Website accessibility claims under the Americans with Disabilities Act (ADA) are rising as commerce shifts online but businesses can take proactive measures to avoid accessibility claims.
“We’ve seen a huge uptick in litigation in this area, more than in other privacy areas,” said Kara L. Hilburger, attorney and privacy compliance leader at Beckage Law during a recent webinar. Title III of the ADA prohibits restrictions on disabled individuals’ access to places of public accommodation.
“Websites weren’t really on the radar when the ADA was originally enacted,” Hilburger said. In recent years, though, many businesses have seen lawsuits over failure to make websites accessible to all users. Since the beginning of the pandemic, that pace has increased, as consumers rely more and more on websites.
In addition to the ADA, New York and California have laws governing disabled access to public places. The U.S. Department of Justice, which is responsible for enforcing the ADA, views websites offering goods and services as places of public accommodation but has not promulgated any specific regulations or guidance for how businesses should comply on website accessibility.
In lieu of official standards, plaintiffs are filing complaints under the Web Content Accessibility Guidelines (WCAG). These informal standards provide guidance on how to make websites more accessible to people with visual impairment, cognitive and learning disabilities, and those with difficulty using mobile devices. WCAG 2.1 Level A guidelines are the appropriate standards for designing websites appropriate for ease of access with assistive technology.
“You need to be able to ask them, what standards are you using? Sometimes a website development companies is telling the client that they’re accessible, but they’re not necessarily walking through these checklists,” said Hilburger. “It’s an important guideline to understand when you’re talking with vendors.”
Beckage has been monitoring state federal dockets for two years, according to Hilburger, and sees an average of eight new lawsuits filed per day.
“These are easy complaints for the plaintiffs to file,” she said. There have also been instances of “serial suers” against multiple defendants, filing the same allegations against different websites. Complaints frequently cite missing alternative tags on websites (these allow screen readers to describe photos), keyboard navigation issues, interactive features, and color contrast issues. Knowing the standards for accessibility and looking at lawsuits can help businesses better evaluate areas where they might be open to complaints.
Federal filings dropped slightly in March, she noted, but since then the pace has rebounded as individuals are spending more time online.
“I think the end of 2020 is going to see a continuous rise with the numbers,” said Hilburger. California, New York, Florida, and Pennsylvania tend to draw the most website accessibility lawsuits.
No industries appear to be immune to the lawsuits, but retail seems to be most targeted. Hotels and restaurants have been hit hard, Hilburger said. The complaints are generally straightforward, with plaintiffs alleging they cannot use the websites with the same level of access as non-disabled individuals.
“I would say over 90% of these are settling within 60 days of the complaint being filed,” she said. “Why, because they are expensive to litigate.” Many defendants opt to settle and remediate their websites rather than stay in litigation. Whether plaintiffs’ goal is to effect change or net a settlement is sometimes unclear.
“The intent of the Act is certainly well meaning and again from our experience businesses are committed to adapting their online businesses and offerings to the disability community,” Hilburger told Advisen in an email. “However, given the huge uptick in litigation and the pace we are seeing lawsuits being filed, this well-meaning litigation is arguably being used for other purposes by the plaintiffs’ bar to the detriment of the business community.”

ABOUT THIS TASK:
From the article on website accessibility lawsuits, copy word for word the part that begins with the words containing "In lieu of official" and ends with "with assistive technology.".

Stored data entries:
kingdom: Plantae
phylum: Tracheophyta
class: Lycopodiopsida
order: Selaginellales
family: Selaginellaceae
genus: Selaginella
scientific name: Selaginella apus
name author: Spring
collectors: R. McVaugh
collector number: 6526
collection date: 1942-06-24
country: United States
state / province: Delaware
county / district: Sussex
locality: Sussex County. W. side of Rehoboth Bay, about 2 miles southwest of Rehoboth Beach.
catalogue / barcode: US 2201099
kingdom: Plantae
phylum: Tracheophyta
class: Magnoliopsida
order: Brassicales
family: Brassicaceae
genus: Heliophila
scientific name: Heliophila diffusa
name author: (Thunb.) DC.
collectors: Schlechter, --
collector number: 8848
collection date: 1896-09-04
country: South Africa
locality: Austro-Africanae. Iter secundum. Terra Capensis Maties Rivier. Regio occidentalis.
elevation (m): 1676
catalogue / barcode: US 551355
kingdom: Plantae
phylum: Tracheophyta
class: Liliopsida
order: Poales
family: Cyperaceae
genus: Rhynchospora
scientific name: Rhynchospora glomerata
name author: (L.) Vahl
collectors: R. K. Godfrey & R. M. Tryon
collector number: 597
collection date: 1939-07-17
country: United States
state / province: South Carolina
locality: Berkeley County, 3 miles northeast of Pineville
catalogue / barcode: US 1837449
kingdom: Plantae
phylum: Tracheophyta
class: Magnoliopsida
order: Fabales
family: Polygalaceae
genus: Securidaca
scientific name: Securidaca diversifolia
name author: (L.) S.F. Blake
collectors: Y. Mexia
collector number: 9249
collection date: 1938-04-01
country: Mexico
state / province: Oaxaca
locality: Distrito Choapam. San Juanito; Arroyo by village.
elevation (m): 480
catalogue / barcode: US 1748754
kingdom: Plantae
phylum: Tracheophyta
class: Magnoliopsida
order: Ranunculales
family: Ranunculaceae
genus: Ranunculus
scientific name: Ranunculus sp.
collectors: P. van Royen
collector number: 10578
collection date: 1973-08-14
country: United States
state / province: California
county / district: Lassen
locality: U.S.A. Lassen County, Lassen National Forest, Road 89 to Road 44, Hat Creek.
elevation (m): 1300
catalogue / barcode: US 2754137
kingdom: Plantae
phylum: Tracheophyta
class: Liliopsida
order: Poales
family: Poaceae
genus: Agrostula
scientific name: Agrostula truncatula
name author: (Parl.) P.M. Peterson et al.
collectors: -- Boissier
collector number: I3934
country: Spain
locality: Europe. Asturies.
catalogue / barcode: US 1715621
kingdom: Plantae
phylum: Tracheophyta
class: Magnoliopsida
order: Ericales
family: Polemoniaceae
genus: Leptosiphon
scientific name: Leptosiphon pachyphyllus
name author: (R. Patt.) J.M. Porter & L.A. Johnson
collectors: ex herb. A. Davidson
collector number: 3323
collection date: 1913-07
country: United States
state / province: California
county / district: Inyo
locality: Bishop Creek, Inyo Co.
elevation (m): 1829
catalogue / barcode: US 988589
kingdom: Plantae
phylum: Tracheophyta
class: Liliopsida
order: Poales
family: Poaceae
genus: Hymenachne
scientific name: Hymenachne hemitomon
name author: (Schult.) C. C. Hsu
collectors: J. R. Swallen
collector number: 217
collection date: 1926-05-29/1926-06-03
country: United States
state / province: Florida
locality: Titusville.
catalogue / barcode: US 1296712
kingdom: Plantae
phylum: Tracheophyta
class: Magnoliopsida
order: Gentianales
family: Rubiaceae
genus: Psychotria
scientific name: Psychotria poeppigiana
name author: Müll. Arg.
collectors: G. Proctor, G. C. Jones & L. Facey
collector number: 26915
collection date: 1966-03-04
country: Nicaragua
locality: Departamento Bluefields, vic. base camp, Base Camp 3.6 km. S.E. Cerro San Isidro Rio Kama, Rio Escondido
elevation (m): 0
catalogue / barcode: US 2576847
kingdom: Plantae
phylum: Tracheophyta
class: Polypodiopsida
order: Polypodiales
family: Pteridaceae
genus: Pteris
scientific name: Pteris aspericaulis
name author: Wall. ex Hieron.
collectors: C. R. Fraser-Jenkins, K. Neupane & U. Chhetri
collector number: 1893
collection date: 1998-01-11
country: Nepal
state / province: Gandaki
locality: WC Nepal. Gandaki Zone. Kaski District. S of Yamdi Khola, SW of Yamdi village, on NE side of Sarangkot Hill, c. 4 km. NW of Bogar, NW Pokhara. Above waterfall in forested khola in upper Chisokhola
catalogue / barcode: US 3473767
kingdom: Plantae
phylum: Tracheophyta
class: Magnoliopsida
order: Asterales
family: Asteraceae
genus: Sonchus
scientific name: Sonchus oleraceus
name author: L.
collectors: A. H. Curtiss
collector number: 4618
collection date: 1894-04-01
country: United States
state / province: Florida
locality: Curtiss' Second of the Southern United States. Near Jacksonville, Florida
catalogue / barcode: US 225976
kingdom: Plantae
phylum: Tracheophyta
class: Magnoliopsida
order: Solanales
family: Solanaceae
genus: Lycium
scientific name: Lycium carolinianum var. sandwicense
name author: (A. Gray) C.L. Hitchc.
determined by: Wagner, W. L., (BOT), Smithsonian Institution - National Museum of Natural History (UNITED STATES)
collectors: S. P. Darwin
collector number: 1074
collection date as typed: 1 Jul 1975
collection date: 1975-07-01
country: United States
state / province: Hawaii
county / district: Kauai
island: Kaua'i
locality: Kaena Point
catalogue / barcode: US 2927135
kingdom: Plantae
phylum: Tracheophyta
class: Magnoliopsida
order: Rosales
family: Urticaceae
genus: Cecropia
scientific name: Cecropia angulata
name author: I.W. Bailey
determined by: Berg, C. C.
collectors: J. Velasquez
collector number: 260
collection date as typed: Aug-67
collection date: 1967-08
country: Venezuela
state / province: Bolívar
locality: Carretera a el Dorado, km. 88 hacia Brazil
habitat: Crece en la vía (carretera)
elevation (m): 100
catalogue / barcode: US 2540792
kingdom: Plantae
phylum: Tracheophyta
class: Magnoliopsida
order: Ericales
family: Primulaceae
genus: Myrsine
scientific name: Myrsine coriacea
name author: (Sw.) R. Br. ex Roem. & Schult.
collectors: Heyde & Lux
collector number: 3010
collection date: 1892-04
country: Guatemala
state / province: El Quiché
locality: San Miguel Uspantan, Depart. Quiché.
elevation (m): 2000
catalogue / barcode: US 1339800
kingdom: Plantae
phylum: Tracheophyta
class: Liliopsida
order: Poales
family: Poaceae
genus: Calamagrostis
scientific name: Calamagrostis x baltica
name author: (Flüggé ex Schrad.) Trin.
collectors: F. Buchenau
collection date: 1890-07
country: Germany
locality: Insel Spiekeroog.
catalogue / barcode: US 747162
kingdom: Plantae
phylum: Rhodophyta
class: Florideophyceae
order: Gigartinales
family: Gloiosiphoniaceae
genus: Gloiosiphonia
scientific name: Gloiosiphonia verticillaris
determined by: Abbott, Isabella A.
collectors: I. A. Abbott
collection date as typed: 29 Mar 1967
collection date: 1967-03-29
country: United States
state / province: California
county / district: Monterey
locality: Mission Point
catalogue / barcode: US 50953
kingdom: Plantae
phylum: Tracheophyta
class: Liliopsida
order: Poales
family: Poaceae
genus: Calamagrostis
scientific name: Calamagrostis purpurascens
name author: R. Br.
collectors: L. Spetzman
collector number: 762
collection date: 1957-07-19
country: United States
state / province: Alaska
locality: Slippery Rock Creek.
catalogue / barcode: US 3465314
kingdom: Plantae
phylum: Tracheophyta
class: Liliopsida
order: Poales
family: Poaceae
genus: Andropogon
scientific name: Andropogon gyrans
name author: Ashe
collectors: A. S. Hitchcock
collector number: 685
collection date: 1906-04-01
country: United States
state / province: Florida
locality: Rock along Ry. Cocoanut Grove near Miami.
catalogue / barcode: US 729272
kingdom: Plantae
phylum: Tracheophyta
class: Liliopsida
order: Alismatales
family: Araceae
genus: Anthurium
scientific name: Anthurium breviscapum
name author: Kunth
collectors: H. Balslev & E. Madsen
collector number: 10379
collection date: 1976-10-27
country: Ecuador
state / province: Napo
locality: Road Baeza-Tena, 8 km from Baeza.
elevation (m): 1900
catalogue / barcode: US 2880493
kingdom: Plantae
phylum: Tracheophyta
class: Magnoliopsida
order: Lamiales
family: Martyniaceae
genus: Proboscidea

ANSWER SPACE:
In lieu of official standards, plaintiffs are filing complaints under the Web Content Accessibility Guidelines (WCAG). These informal standards provide guidance on how to make websites more accessible to people with visual impairment, cognitive and learning disabilities, and those with difficulty using mobile devices. WCAG 2.1 Level A guidelines are the appropriate standards for designing websites appropriate for ease of access with assistive technology.